**Task details**
Your task is to return the span of lines beginning at the one with "Article publié depuis Canalblog" and ending at the last line of the data, exactly as it stands.

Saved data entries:
● ● ● ● ● ● ●
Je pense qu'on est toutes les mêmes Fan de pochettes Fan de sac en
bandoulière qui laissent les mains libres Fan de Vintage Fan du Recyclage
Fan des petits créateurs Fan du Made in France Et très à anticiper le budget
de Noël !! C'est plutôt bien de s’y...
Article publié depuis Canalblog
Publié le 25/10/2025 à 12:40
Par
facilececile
● ● ● ● ● ● ●
**Your solution**
Article publié depuis Canalblog
Publié le 25/10/2025 à 12:40
Par
facilececile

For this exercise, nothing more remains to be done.